Facilitates cleaning, exploring and visualising large-ish datasets (hundreds of thousands to millions of observations with tens to hundreds of variables).
These are mostly wrapper and convenience functions to pre-process (wrangle, explore, clean, etc.) data-sets.

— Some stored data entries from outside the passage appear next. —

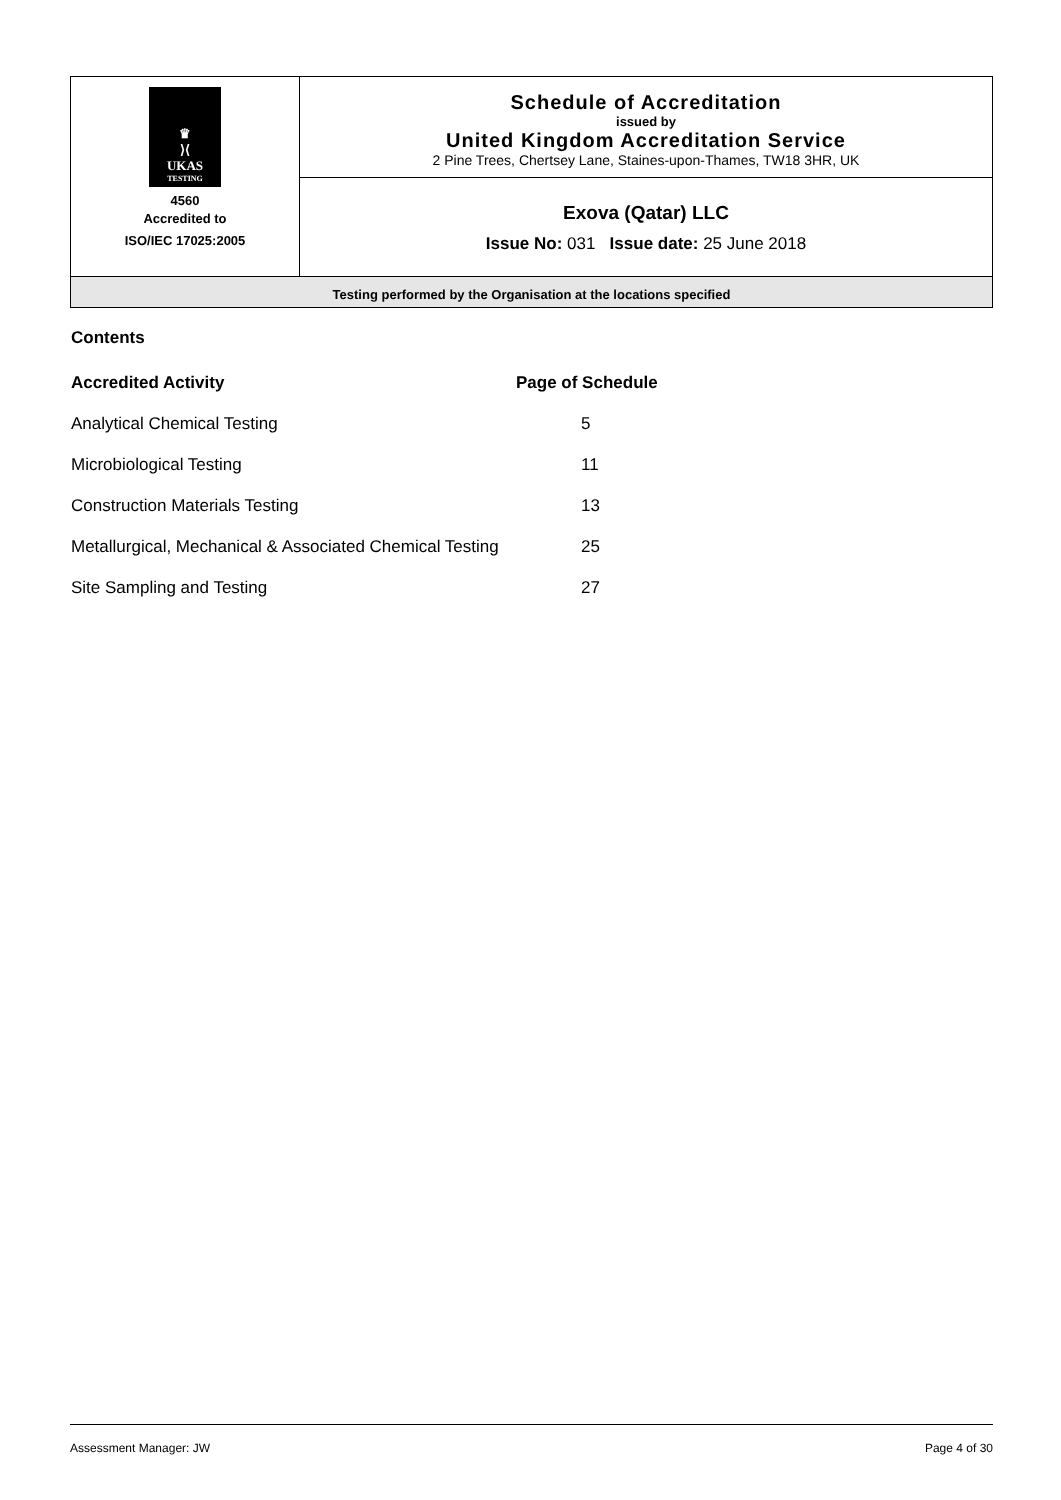| ♛ ⟩⟨ UKAS TESTING 4560 Accredited to ISO/IEC 17025:2005 | Schedule of Accreditation issued by United Kingdom Accreditation Service 2 Pine Trees, Chertsey Lane, Staines-upon-Thames, TW18 3HR, UK |
| | Exova (Qatar) LLC Issue No: 031 Issue date: 25 June 2018 |
| Testing performed by the Organisation at the locations specified | |
Contents
| Accredited Activity | Page of Schedule |
| --- | --- |
| Analytical Chemical Testing | 5 |
| Microbiological Testing | 11 |
| Construction Materials Testing | 13 |
| Metallurgical, Mechanical & Associated Chemical Testing | 25 |
| Site Sampling and Testing | 27 |
Assessment Manager: JW Page 4 of 30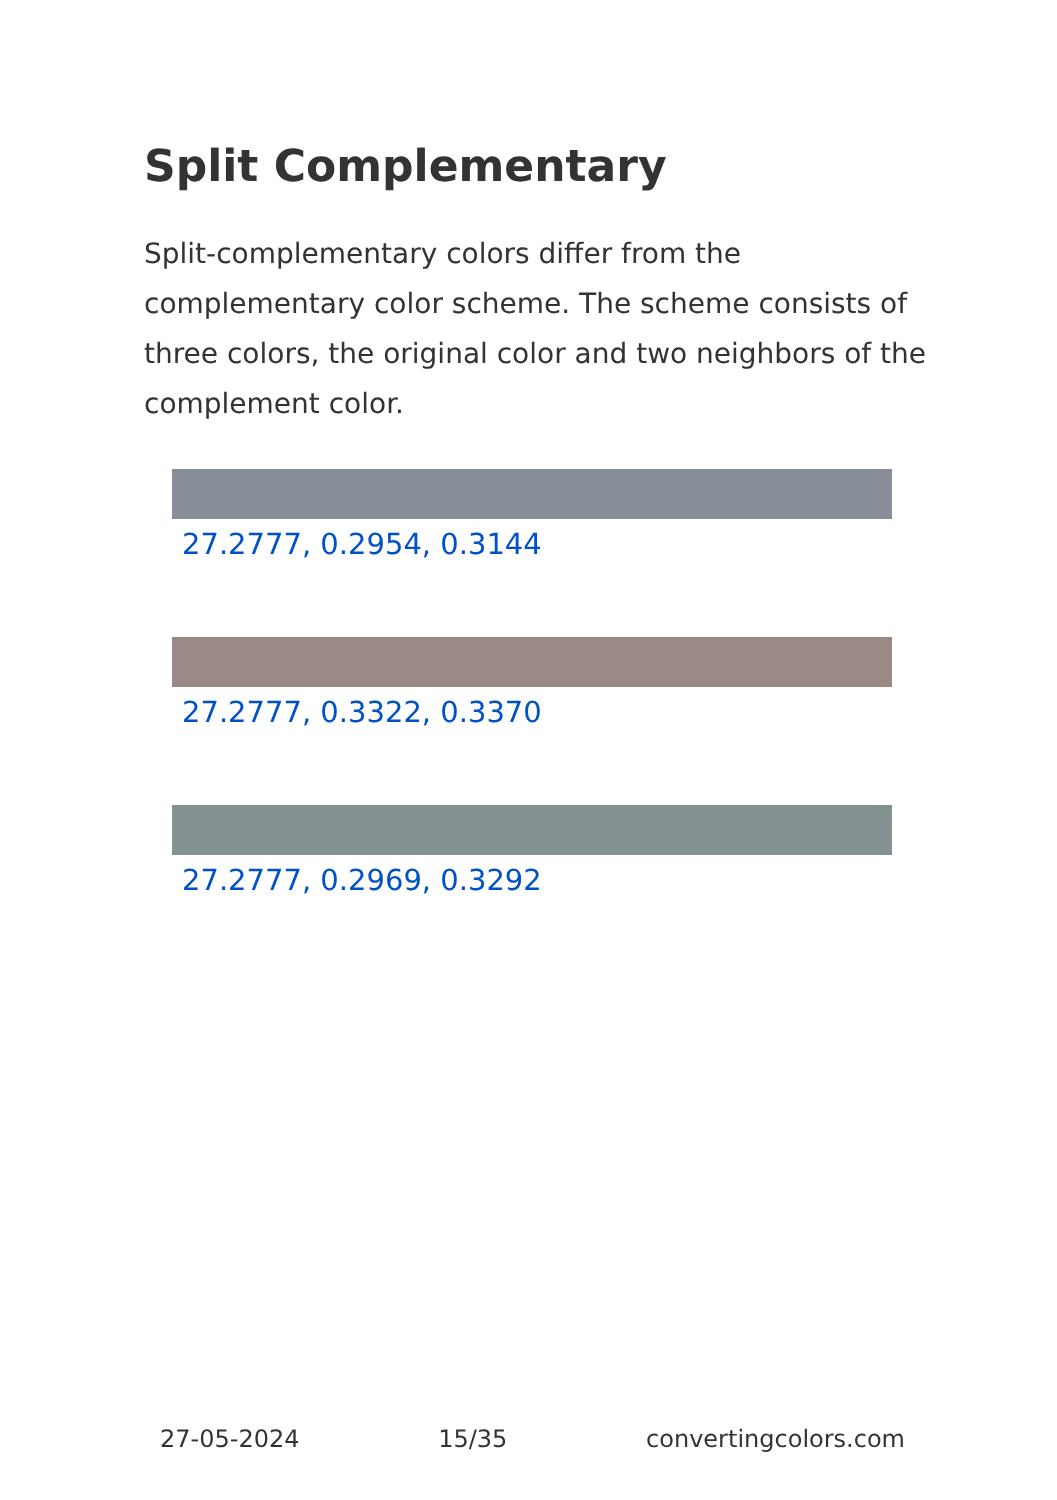Split Complementary
Split-complementary colors differ from the complementary color scheme. The scheme consists of three colors, the original color and two neighbors of the complement color.
27.2777, 0.2954, 0.3144
27.2777, 0.3322, 0.3370
27.2777, 0.2969, 0.3292
27-05-2024 15/35 convertingcolors.com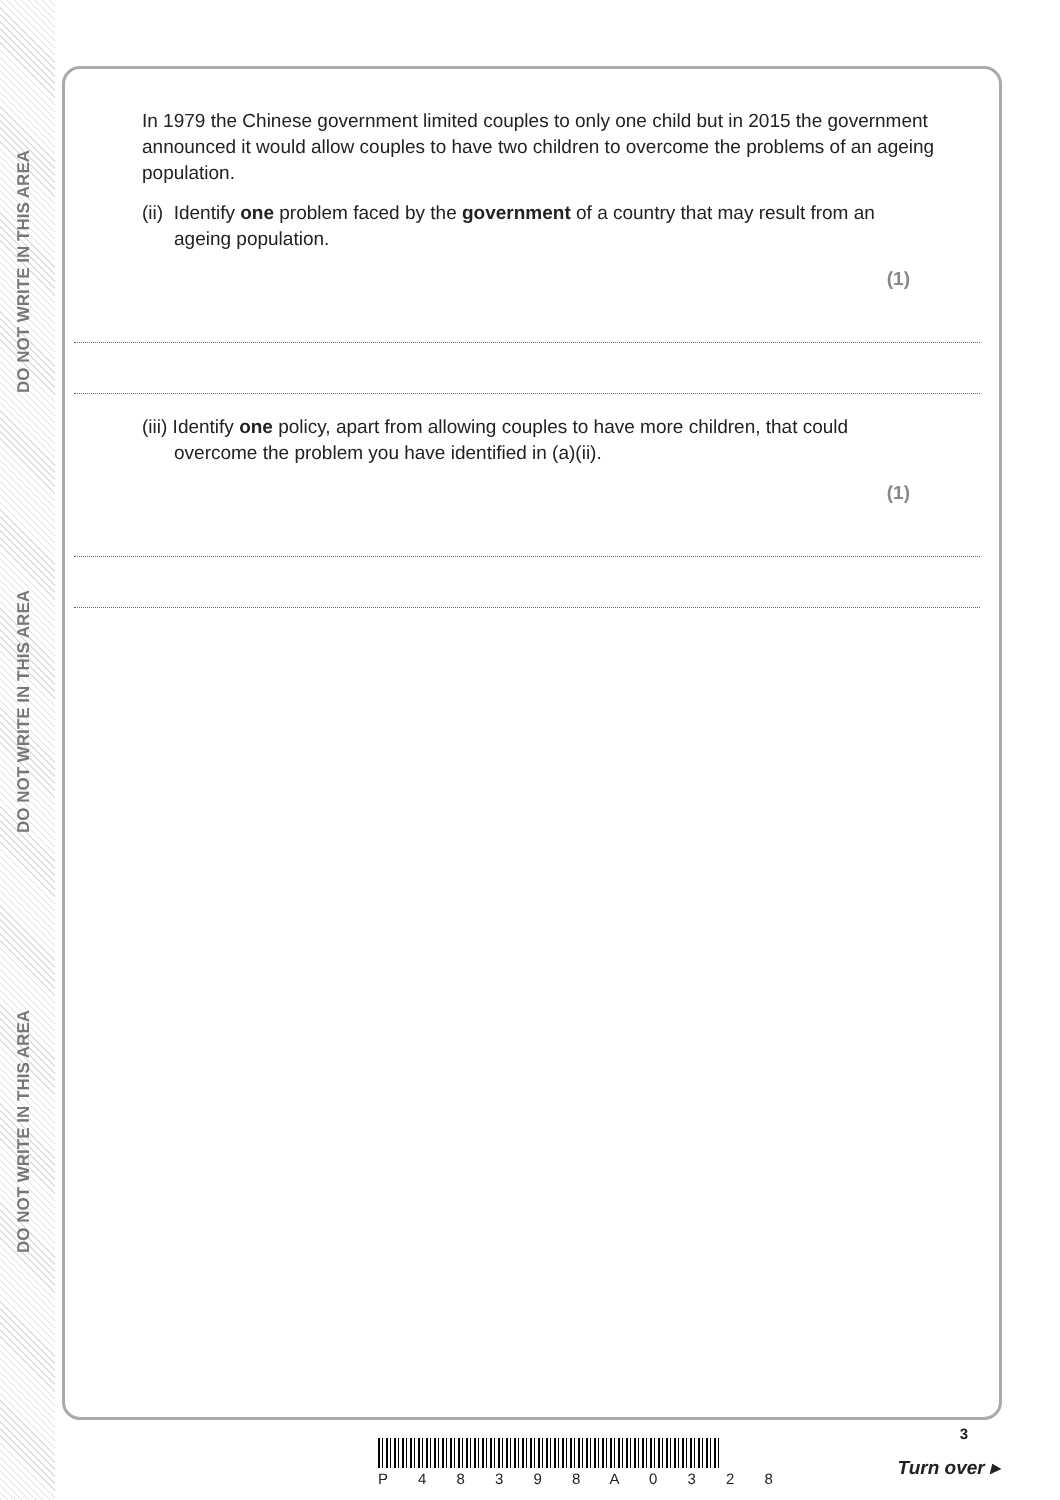DO NOT WRITE IN THIS AREA
DO NOT WRITE IN THIS AREA
DO NOT WRITE IN THIS AREA
In 1979 the Chinese government limited couples to only one child but in 2015 the government announced it would allow couples to have two children to overcome the problems of an ageing population.
(ii) Identify one problem faced by the government of a country that may result from an ageing population.
(1)
(iii) Identify one policy, apart from allowing couples to have more children, that could overcome the problem you have identified in (a)(ii).
(1)
P 4 8 3 9 8 A 0 3 2 8
3
Turn over ▸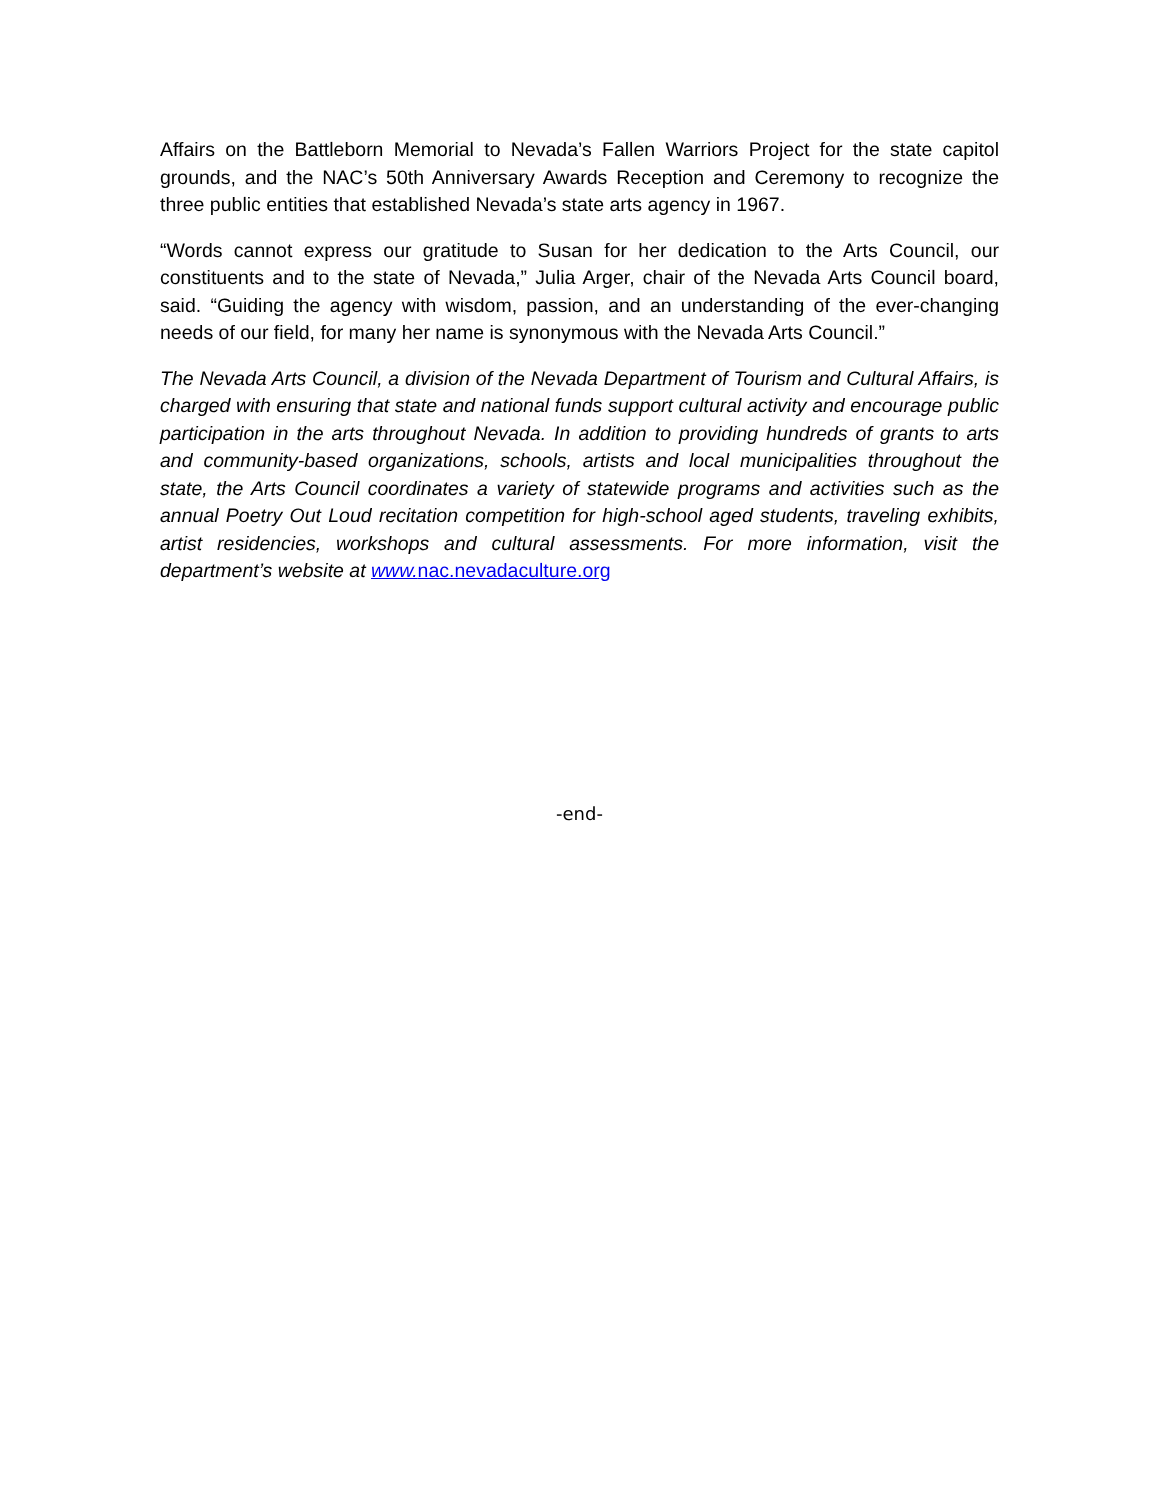Affairs on the Battleborn Memorial to Nevada’s Fallen Warriors Project for the state capitol grounds, and the NAC’s 50th Anniversary Awards Reception and Ceremony to recognize the three public entities that established Nevada’s state arts agency in 1967.
“Words cannot express our gratitude to Susan for her dedication to the Arts Council, our constituents and to the state of Nevada,” Julia Arger, chair of the Nevada Arts Council board, said. “Guiding the agency with wisdom, passion, and an understanding of the ever-changing needs of our field, for many her name is synonymous with the Nevada Arts Council.”
The Nevada Arts Council, a division of the Nevada Department of Tourism and Cultural Affairs, is charged with ensuring that state and national funds support cultural activity and encourage public participation in the arts throughout Nevada. In addition to providing hundreds of grants to arts and community-based organizations, schools, artists and local municipalities throughout the state, the Arts Council coordinates a variety of statewide programs and activities such as the annual Poetry Out Loud recitation competition for high-school aged students, traveling exhibits, artist residencies, workshops and cultural assessments. For more information, visit the department’s website at www.nac.nevadaculture.org
-end-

Assumes you're happy with tidyverse and the basics of data.table.
Install from GitHub:
install.packages("devtools")
library(devtools)
install_github("AntonioJBT/episcout")
This is a basic example of things you can do with episcout:
library(episcout)
# A data frame:
n <- 20
df <- data.frame(var_id = rep(1:(n / 2), each = 2),
var_to_rep = rep(c('Pre', 'Post'), n / 2),
x = rnorm(n),
y = rbinom(n, 1, 0.50),
z = rpois(n, 2)
)
# Print the first few rows and last few rows:
dim(df)
epi_head_and_tail(df, rows = 2, cols = 2)
epi_head_and_tail(df, rows = 2, cols = 2, last_cols = TRUE)
# Get all duplicates:
check_dups <- epi_clean_get_dups.R(df, 'var_id', 1)
dim(check_dups)
check_dups
# Get summary descriptive statistics for numeric/integer column:
num_vec <- df$x
desc_stats <- epi_stats_numeric(num_vec)
class(desc_stats)
lapply(desc_stats, class)
desc_stats
# And many more functions for cleaning, stats and plotting that do things a bit faster or more conveniently and I couldn't easily find in other packages.
-
Pull requests welcome!
If you have any issues, pull requests, etc. please report them in the issue tracker.
- Version 0.1.1 First release
In development:
- Version 0.1.2